Innovative Pricing: The Wider Picture

In a recent article, I gave a brief, top line view on Innovative Pricing schemes and some of the different structures these schemes can take. This time I thought I would focus more on some of the wider benefits of Innovative Pricing for both the NHS and pharma.

For me, at least, the greatest upside of Innovative Pricing (particularly Outcomes based schemes) are that you are making the pharma company worry about what happens after they have sold the treatment. This seems like a small shift, but it could have huge consequences for patient outcomes, NHS budgets and our healthcare system in general.

To illustrate this, let us do a short worked example for a fictional Asthma Inhaler. The broad premise of the contract is that if the patient does not obtain control of their Asthma within 6 weeks of starting treatment, the pharma company will pay back the value of the treatment (essentially creating a financially zero risk switch). The terms of the contract might look something like this:

  • Patient has a confirmed Asthma diagnosis and is prescribed the inhaler inline with current guidelines
  • Patient does not have any additional conditions that might effect the patients ability to reach control within the trial period
  • Patient adheres to the treatment regime
  • Patient does not experience any acute events during the treatment period that would effect the patients ability to reach control
  • Patient demonstrates control of asthma within an agreed time period

Hopefully this represents a ‘fair’ contract with a reasonable ‘burden of proof’ sitting on the NHS while staying within current NICE guidelines. All of these variables are also found within the patient Primary Care Electronic Health Record (EHR) and (with suitable infrastructure) means this contract can be run off that record, without additional admin or work for the NHS. However, what does it mean for patient outcomes?

Firstly, it puts a heavy focus on right patient, right drug. The ‘burden of proof’ on the NHS essentially gives an additional financial incentive for GPs to work to (and record) clinical data to the NICE guidelines (above and beyond what is provided by QOF). However, more significantly, the pharma company now potentially has a vested interest in the quality of care a patient on their treatment receives above and beyond the Guidelines. A clear example of this would be around patient diagnosis. Currently it is possible (and sadly does happen reasonably regularly) that patients get misdiagnosed just based on the sophistication of the diagnostic tests used (not through any fault of the physician). Every misdiagnosed patient is a potential rebate the pharma company will have to pay back, as such supporting GPs during the diagnosis phase becomes a financial investment with a measurable ROI.

Secondly, it provides metrics. Real-world, quantifiable data on how a drug is performing and interacting with the healthcare eco-system. This obviously benefits research. More data means more insight. And more insight means better drug development, improvement of care pathways ect. However, it also has another, more subtle impact. It highlights problems and missed opportunities, and once you know there is a problem, there is a strong incentive to fix it (it is just the way we are wired). As such, it becomes the starting point for a wider discussion about how pharma can better support the NHS. What we otherwise call ‘Beyond the Pill’ style schemes.

Finally, it might help reinforce the current growing discussion about patient responsibility. Particularly in Asthma (but really in all disease areas) patient adherence is a problem. The very fact that we consider 70% adherence a reasonable level should be laughable but sadly isn’t. If the discussion moves in the direction of, ‘you as the patient have cost the NHS £X’ and we as a society no longer feel that is entirely acceptable, we could really move the needle to make drugs for effective in the real-world. I know this is an uncomfortable thought, and it does have to be backed up with a carrot (patient support and education programs etc.), but having the hard numbers might make a difference.

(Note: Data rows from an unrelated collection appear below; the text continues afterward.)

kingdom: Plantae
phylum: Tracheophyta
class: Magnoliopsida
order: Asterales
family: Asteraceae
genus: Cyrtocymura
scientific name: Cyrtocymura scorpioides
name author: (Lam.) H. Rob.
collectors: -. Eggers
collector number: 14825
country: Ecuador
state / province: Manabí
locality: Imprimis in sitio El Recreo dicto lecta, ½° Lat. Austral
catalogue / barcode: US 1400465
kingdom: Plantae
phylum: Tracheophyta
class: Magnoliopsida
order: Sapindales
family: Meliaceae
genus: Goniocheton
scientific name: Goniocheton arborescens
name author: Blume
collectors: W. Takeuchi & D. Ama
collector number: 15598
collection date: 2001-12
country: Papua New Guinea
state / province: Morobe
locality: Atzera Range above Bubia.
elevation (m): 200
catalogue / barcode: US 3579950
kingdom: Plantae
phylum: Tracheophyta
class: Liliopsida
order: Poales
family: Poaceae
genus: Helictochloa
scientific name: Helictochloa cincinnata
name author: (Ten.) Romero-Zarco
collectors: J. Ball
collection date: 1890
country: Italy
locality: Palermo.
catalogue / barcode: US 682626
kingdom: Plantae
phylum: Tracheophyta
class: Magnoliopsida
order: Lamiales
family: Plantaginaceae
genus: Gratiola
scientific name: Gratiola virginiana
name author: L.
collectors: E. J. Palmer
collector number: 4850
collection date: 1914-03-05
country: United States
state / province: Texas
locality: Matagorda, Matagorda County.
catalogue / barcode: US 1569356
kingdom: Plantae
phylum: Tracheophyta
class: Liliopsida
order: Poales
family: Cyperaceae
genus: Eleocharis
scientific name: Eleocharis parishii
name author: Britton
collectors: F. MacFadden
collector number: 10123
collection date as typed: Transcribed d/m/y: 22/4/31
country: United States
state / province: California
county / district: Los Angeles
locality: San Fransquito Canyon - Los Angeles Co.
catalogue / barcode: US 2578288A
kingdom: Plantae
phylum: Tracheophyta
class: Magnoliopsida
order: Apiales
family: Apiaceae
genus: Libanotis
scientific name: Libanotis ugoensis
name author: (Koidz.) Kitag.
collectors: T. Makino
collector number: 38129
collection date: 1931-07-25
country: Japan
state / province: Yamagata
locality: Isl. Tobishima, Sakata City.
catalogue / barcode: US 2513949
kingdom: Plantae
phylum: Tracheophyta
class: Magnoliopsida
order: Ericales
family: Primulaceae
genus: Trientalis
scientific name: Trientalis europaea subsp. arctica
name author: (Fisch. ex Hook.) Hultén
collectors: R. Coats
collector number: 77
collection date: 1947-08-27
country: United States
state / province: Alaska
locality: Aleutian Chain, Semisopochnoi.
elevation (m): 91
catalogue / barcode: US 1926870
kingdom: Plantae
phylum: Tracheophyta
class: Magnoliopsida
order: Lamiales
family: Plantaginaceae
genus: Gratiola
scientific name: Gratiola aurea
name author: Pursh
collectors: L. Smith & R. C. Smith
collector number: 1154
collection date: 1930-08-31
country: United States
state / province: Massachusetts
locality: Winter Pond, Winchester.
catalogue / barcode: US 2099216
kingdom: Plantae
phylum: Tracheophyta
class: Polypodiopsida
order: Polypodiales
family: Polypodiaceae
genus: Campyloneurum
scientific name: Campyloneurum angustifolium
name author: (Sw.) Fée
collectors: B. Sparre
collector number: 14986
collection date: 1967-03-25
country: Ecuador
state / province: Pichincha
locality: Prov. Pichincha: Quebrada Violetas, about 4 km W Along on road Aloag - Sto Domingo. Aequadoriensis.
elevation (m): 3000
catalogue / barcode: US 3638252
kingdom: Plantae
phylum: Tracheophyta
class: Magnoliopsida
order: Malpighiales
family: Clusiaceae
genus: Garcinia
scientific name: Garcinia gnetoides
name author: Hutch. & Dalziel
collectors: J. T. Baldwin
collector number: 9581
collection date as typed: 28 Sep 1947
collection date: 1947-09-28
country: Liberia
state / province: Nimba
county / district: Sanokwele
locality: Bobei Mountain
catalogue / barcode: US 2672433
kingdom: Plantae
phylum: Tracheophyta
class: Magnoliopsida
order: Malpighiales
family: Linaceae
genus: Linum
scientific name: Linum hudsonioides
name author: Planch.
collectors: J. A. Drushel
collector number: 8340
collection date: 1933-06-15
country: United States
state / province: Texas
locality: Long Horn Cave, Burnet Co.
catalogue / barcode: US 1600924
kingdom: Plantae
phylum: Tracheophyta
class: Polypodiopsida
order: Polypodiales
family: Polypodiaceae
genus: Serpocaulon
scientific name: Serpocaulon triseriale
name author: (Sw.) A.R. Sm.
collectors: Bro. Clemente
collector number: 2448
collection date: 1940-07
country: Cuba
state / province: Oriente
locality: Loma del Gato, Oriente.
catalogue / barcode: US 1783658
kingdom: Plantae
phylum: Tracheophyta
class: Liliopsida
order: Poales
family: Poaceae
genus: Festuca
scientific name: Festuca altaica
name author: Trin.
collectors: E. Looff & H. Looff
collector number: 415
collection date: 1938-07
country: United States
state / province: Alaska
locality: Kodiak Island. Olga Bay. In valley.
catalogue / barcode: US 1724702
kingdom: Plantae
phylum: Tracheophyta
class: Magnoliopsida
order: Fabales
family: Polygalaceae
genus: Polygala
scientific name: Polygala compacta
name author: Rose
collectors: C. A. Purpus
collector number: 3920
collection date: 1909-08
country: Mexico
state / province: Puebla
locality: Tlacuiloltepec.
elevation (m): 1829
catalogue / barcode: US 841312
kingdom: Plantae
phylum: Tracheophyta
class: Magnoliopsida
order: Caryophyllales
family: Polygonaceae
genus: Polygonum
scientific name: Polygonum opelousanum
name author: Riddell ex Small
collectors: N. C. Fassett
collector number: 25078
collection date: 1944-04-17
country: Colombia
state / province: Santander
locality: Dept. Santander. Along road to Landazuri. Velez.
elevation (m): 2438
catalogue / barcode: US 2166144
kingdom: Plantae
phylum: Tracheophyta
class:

The final thought I will leave you with is this. The upside for the NHS and patients are huge if innovative pricing comes to fruition. It is a simple equation, better patient outcomes directly equates to less A&E attendances, GP visits, even less drugs. Equating to lower costs. The first movers from the pharma space will gain a huge competitive advantage over their competitors because their drugs will literally be more effective (giving better patient outcomes) than the competition. However, as the industry slowly shifts, this will become the standard way of pricing, and the set up costs for tracking these contracts, and all the additional support programs will eventually become the cost of doing business in our industry (the same as warehousing and shipping drugs). There are huge gains to be made, and a lot of money to be lost for those that are slow to follow (as with any inflection point). On the Brightside, saving money for the NHS in hospitalisations and additional GP clinics, leaves more budget for them to buy new medicines.